Task details: Exact reproduction of the data is required, with images excluded.

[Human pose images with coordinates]

======

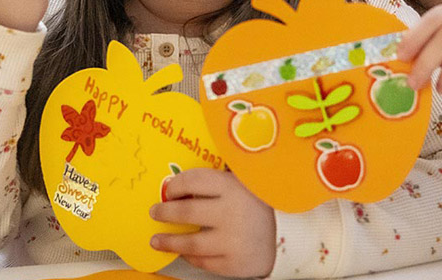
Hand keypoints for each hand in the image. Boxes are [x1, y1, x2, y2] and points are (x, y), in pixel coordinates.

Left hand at [149, 168, 275, 276]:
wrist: (286, 233)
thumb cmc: (256, 204)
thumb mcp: (242, 183)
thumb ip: (217, 180)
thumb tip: (179, 180)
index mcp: (233, 186)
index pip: (194, 181)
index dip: (176, 186)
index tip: (168, 190)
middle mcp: (232, 212)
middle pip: (187, 212)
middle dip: (166, 212)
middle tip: (155, 212)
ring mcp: (233, 240)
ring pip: (191, 242)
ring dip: (169, 241)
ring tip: (156, 240)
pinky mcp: (234, 262)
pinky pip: (203, 261)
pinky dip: (190, 256)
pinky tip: (183, 251)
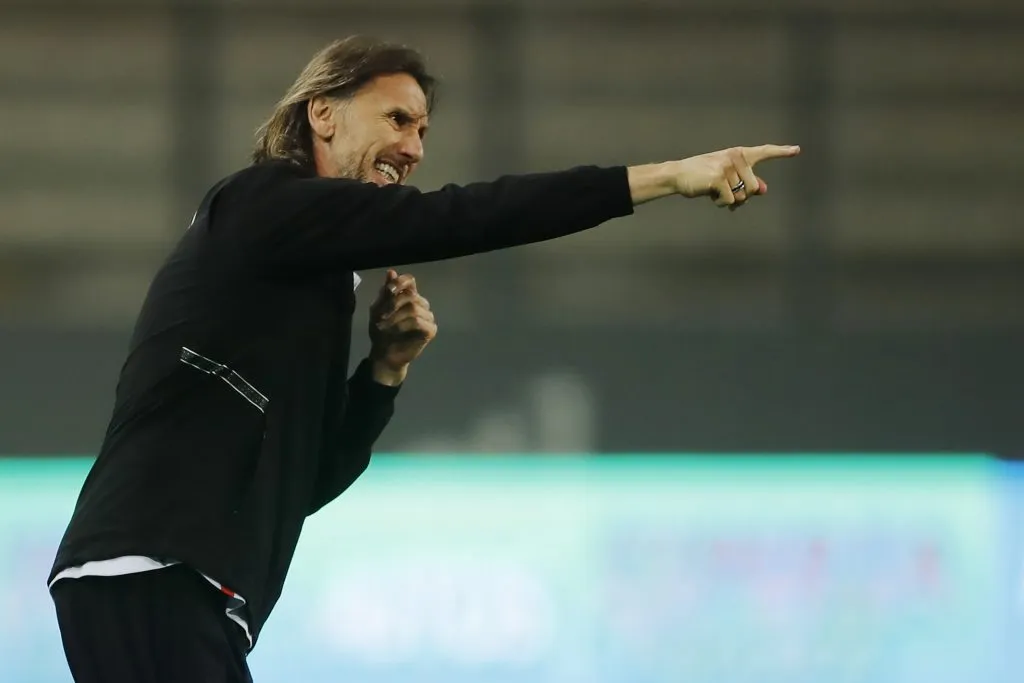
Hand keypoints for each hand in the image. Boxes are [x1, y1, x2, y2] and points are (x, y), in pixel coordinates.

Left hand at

======

Response:
Hand keypoints for each hand in the image. Boxes are [x1, y1, x2, y2] and points are (x, y), in pixel coordinates.

Left hand at [149, 168, 275, 276]:
wrist: (286, 233)
thumb cmc: (256, 204)
thumb mcp: (242, 183)
thumb ip: (217, 180)
thumb tip: (179, 180)
index mcp: (233, 186)
index pip: (194, 181)
index dip: (176, 186)
index tip: (168, 190)
middle mcp: (232, 212)
middle pip: (187, 212)
middle dip: (166, 212)
middle tip: (155, 212)
ring mcp: (233, 240)
ring pip: (191, 242)
ring dip: (169, 241)
ring tip: (156, 240)
pinky mcp: (234, 262)
pinky pip: (203, 261)
pinky dip: (190, 256)
pinky tip: (183, 251)
Hand keypoints for each hand in the image. Boxes are [x1, y1, x2, y2] and points are (x, y), in pixel coordinates.

Left hand at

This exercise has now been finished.